The latest developments in crowd detection analytics, or crowd counting, is improving accuracy and reliability thanks to deep learning and Wi-Fi data.
Crowd detection analytics have become increasingly accurate thanks to deep learning. Companies are even using anonymous data gathered from Wi-Fi-enabled devices to count crowds. These methods of crowd counting are providing end users with alternatives to the traditional detection, regression and/or density models.
Improving accuracy with deep learning
Machine learning has been the backbone of crowd detection analytics. Yet, as
artificial intelligence has advanced, deep learning has improved the accuracy and reliability of counting crowds by taking things a step further.
With high-performance hardware readily available today, Tom Hofer, Product Manager at
Senstar, pointed out that the current limitations of crowd detection analytics are typically the datasets available to train the new systems.
Incorporating
deep learning mechanisms (i.e., convolutional neural networks) and increasing the size and quality of datasets has made today’s crowd detection analytics more accurate. Deep learning enables users to use large datasets and fine-tune the analytics. Furthermore, there are different datasets available for different crowd sizes.
Hofer explained, “Machine learning that adapts to the training datasets and may be limited in terms of robustness, making it harder to deploy and requiring additional inputs from the user. Pre-trained deep learning algorithms should allow users to pick a desired environment and therefore benefit from pre-trained datasets for the specific use cases.”

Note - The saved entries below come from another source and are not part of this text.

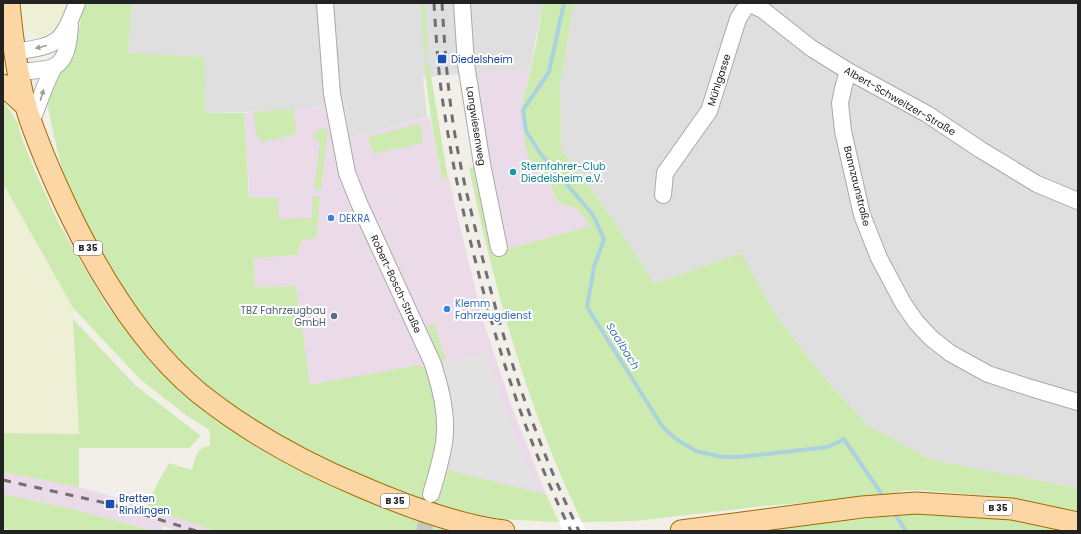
<svg xmlns="http://www.w3.org/2000/svg" width="1081" height="534" font-family="Poppins,sans-serif">
<style>
.residential{fill:#e0dfdf}
.industrial{fill:#ebdbe8}
.farmland{fill:#eef0d5}
.grass{fill:#cdebb0}
.parking{fill:#e2e2e2}
.pier{fill:#fff}
.lines{fill:none;stroke-linecap:round;stroke-linejoin:round}
.stream{stroke:#aad3df;stroke-width:4}
.minor-tunnel{stroke:#c8c6c1;stroke-width:16;stroke-dasharray:16 8;stroke-linecap:butt}
.minor-casing{stroke:#a9a9a9;stroke-width:18}
.major-casing{stroke:#a06b00;stroke-width:23}
.minor{stroke:#fff;stroke-width:16}
.major{stroke:#fcd6a4;stroke-width:21}
.rail{stroke:#707070;stroke-width:3;stroke-dasharray:8 8;stroke-linecap:butt}
.oneway{fill:#9c9c9c}
.transit-dot{fill:#1a4fb4;stroke:#fff;stroke-width:1.5}
.culture-dot{fill:#0f9aa8;stroke:#fff;stroke-width:1.5}
.shop-dot{fill:#3f7fe0;stroke:#fff;stroke-width:1.5}
.service-dot{fill:#5c6f8a;stroke:#fff;stroke-width:1.5}
.labels{text-anchor:middle;dominant-baseline:central;stroke-width:4;stroke-linejoin:round;paint-order:stroke}
.shield{fill:#fff;stroke:#646464;stroke-width:1}
.shield-label{font-size:9px;font-weight:bold;fill:#222}
.transit-label{font-size:10px;fill:#164399;stroke:#fff;text-anchor:start}
.street-label{font-size:10px;fill:#222;stroke:#fff}
.culture-label{font-size:10px;fill:#0d838f;stroke:#fff;text-anchor:start}
.shop-label{font-size:10px;fill:#366cbe;stroke:#fff;text-anchor:start}
.service-label{font-size:10px;fill:#4e5e75;stroke:#fff;text-anchor:end}
.water-label{font-size:11px;font-style:italic;fill:#4a7aab;stroke:#fff}
</style>
<rect width="100%" height="100%" fill="#f2efe9"/>
<path class="residential" d="M 132,3 L 543,3 L 530,68 L 516,70 L 423,77 L 427,117 L 349,138 L 346,102 L 280,111 L 204,113 L 128,53 Z
M 574,3 L 1078,3 L 1078,488 L 932,460 L 870,427 L 831,386 L 778,319 L 741,253 L 654,284 L 608,212 L 561,150 L 560,86 Z"/>
<path class="industrial" d="M 530,68 L 521,110 L 538,170 L 548,178 L 558,203 L 576,208 L 591,226 L 503,250 L 473,73 Z
M 346,102 L 349,138 L 430,117 L 434,142 L 442,178 L 449,178 L 457,214 L 482,317 L 512,407 L 546,494 L 432,466 L 418,365 L 310,386 L 296,286 L 255,287 L 244,113 L 280,111 Z
M 3,472 L 79,487 L 138,504 L 215,531 L 178,531 L 163,526 L 161,531 L 154,531 L 76,510 L 3,494 Z"/>
<path class="farmland" d="M 21,3 L 69,3 L 60,24 L 56,30 L 45,36 L 39,36 L 34,35 L 25,27 L 23,21 Z
M 3,185 L 8,192 L 73,308 L 79,434 L 3,433 Z"/>
<path class="grass" d="M 84,3 L 132,3 L 128,53 L 204,57 L 205,113 L 244,113 L 249,198 L 278,198 L 279,219 L 312,218 L 312,197 L 320,197 L 316,238 L 302,240 L 297,255 L 253,258 L 255,287 L 296,286 L 310,385 L 418,365 L 425,367 L 436,401 L 438,427 L 437,448 L 432,466 L 546,494 L 559,522 L 500,519 L 465,512 L 421,499 L 334,465 L 259,423 L 209,388 L 174,357 L 125,296 L 101,259 L 64,178 L 53,132 L 47,102 L 48,92 L 76,44 Z
M 421,3 L 425,3 L 428,51 L 425,51 L 426,64 L 429,64 L 448,178 L 442,178 C 429,120 423,62 421,3 Z
M 543,3 L 574,3 L 560,86 L 561,150 L 608,212 L 654,284 L 741,253 L 778,319 L 831,386 L 870,427 L 932,460 L 1078,488 L 1078,511 L 1003,497 L 919,490 L 900,491 L 900,495 L 764,506 L 636,521 L 582,522 C 528,410 494,289 469,168 L 485,163 L 503,250 L 591,226 L 576,208 L 558,203 L 548,178 L 538,170 L 528,157 L 525,142 L 521,110 L 537,40 Z
M 3,100 L 18,123 L 21,136 L 35,171 L 58,222 L 106,305 L 189,398 L 328,482 L 408,518 L 455,531 L 215,531 L 147,507 L 156,486 L 169,463 L 192,470 C 196,458 196,447 210,446 L 210,434 L 208,429 L 187,416 L 141,380 L 73,308 L 8,192 L 3,185 Z
M 293,109 L 296,128 L 295,134 L 263,142 C 253,136 255,123 254,112 Z
M 420,124 L 423,143 L 373,154 L 368,137 Z
M 320,129 L 328,129 L 321,190 L 314,189 L 320,143 L 312,138 L 314,135 Z
M 73,319 L 135,385 L 201,436 L 189,448 L 79,448 L 79,487 L 3,472 L 3,433 L 79,434 Z
M 434,323 L 446,360 L 441,361 L 427,326 Z
M 3,494 L 76,510 L 154,531 L 16,531 L 3,529 Z
M 920,513 L 1000,515 L 1066,531 L 727,531 L 865,519 L 886,515 Z"/>
<path class="parking" d="M 485,352 L 516,438 L 536,488 L 451,469 L 453,431 L 452,402 L 449,388 L 441,361 L 446,360 L 448,363 Z"/>
<path class="pier" d="M 580,518 L 580,521 L 582,522 L 586,531 L 563,531 L 559,522 L 560,522 L 560,519 Z"/>
<g class="lines">
<path class="stream" d="M 564,3 L 549,72 L 523,110 L 526,131 L 540,153 L 593,215 L 604,239 L 594,267 L 587,307 L 662,426 L 676,439 L 696,451 L 722,457 L 739,457 L 828,447 L 844,439 L 885,499
M 893,511 L 906,531"/>
<path class="minor-tunnel" d="M 424,531 L 430,501"/>
<defs>
<path id="minor" d="M 325,3 L 332,94 L 347,173 L 359,203 L 433,364 C 441,390 448,416 444,443 C 441,461 436,478 431,494
M 462,3 L 466,64 L 482,164 L 499,248
M 748,3 L 763,10 L 811,48 L 848,71 L 927,114 L 981,150 L 1037,184 L 1078,201
M 15,52 C 58,45 61,45 77,3
M 848,71 L 843,89 L 840,103 L 843,131 L 862,215 L 879,258 L 903,303 L 916,322 L 931,338 L 950,353 L 988,374 L 1031,388 L 1078,402
M 19,72 C 27,71 47,70 53,67 C 68,61 69,38 70,25
M 31,122 C 39,104 44,85 54,67
M 663,195 L 665,173 L 709,111 L 738,19 L 748,3"/>
<path id="major" d="M 9,3 C 12,35 16,68 24,100 C 32,129 44,157 56,184 C 89,258 136,341 199,393 C 248,432 304,463 362,487 C 406,506 456,525 504,531
M 3,85 L 26,106
M 681,531 L 862,507 L 916,503 L 1012,509 L 1078,523"/>
</defs>
<use href="#minor" class="minor-casing"/>
<use href="#major" class="major-casing"/>
<use href="#minor" class="minor"/>
<use href="#major" class="major"/>
<path class="rail" d="M 434,3 C 436,36 438,70 443,103 C 451,157 462,210 476,263 C 499,355 529,446 571,531
M 442,3 C 444,35 446,68 450,100 C 456,154 470,207 483,260 C 506,353 537,445 579,531
M 3,480 L 110,504 L 196,531"/>
</g>
<defs><path id="oneway-solid" d="M-6-.8H1V-3.2L6.5 0L1 3.2V.8H-6Z"/></defs>
<g class="oneway">
<use href="#oneway-solid" transform="translate(41 47) rotate(166)"/>
<use href="#oneway-solid" transform="translate(42 95) rotate(-74)"/>
</g>
<g class="transit-dot">
<rect x="437" y="54" width="10" height="10" rx="2"/>
<rect x="105" y="499" width="10" height="10" rx="2"/>
</g>
<circle class="culture-dot" cx="513" cy="172" r="4"/>
<g class="shop-dot">
<circle cx="331" cy="218" r="4"/>
<circle cx="447" cy="309" r="4"/>
</g>
<circle class="service-dot" cx="334" cy="316" r="4"/>
<g class="labels">
<g class="shield">
<rect x="74" y="241" width="28" height="14" rx="3"/>
<rect x="381" y="494" width="28" height="14" rx="3"/>
<rect x="984" y="501" width="28" height="14" rx="3"/>
</g>
<g class="shield-label">
<text x="88" y="248">B 35</text>
<text x="395" y="501">B 35</text>
<text x="998" y="508">B 35</text>
</g>
<g class="transit-label">
<text x="451" y="59">Diedelsheim</text>
<text x="119" y="498">Bretten<tspan x="119" dy="12">Rinklingen</tspan></text>
</g>
<g class="street-label">
<text transform="translate(719 80) rotate(-72)">Mühlgasse</text>
<text transform="translate(900 101) rotate(30)">Albert-Schweitzer-Straße</text>
<text transform="translate(476 126) rotate(81)">Langwiesenweg</text>
<text transform="translate(857 186) rotate(76)">Bannzaunstraße</text>
<text transform="translate(396 284) rotate(65)">Robert-Bosch-Straße</text>
</g>
<g class="culture-label">
<text x="521" y="166">Sternfahrer-Club<tspan x="521" dy="12">Diedelsheim e.V.</tspan></text>
</g>
<g class="shop-label">
<text x="339" y="218">DEKRA</text>
<text x="455" y="303">Klemm<tspan x="455" dy="12">Fahrzeugdienst</tspan></text>
</g>
<g class="service-label">
<text x="326" y="310">TBZ Fahrzeugbau<tspan x="326" dy="12">GmbH</tspan></text>
</g>
<g class="water-label">
<text transform="translate(623 346) rotate(58)">Saalbach</text>
</g>
</g>
<rect width="1081" height="534" fill="none" stroke="#222222" stroke-width="8"/>
</svg>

The challenge becomes managing environmental and crowd expectations. However, using deep-learning frameworks that decrease human inputs provides greater capabilities, which leads to higher accuracies, especially when applying analytics to larger, denser crowds.
Utilizing data from Wi-Fi networks
Crowd analytics companies are also
using anonymous data from Wi-Fi enabled devices (e.g., smartphones, etc.) for crowd counting. Some researchers contend that crowd counting via Wi-Fi has advantages over video-based crowd analysis. For example, using Wi-Fi data eliminates lighting issues — in darker, low-light environments video-based crowd analytics may encounter difficulties leading to less reliable data.
Crowd counting using data detected by existing Wi-Fi networks could help organizations and venues
manage social distancing, protect customers and staff, as well as develop a longer term understanding of their places.
“Deploying our solution is straightforward using major Wi-Fi access points. I’d say that the biggest advantage is that it allows organizations to be proactive in managing social distancing by knowing about and being able to reduce risks before they are a problem. Ultimately, this is about using the Wi-Fi presence data to give confidence to citizens that venue owners are taking steps to minimize risk,” said Chris Bruce, MD at
GlobalReach Technology.
It is important to note that this method uses Wi-Fi network data from devices and wearables connected to venue Wi-Fi. GlobalReach Technology estimates approximately 80-percent of smartphones have Wi-Fi switched on. To account for the variability, Bruce explained that the venue is in control of the thresholds and can set alert triggers at lower thresholds.
Choosing the right solution
Ultimately it comes down to need. Will the area be densely populated? Is there available Wi-Fi access points? While there is no perfect solution for every environment or one method that will guarantee 100-percent accuracy, choosing the right solution can help organizations properly meet expectations and requirements.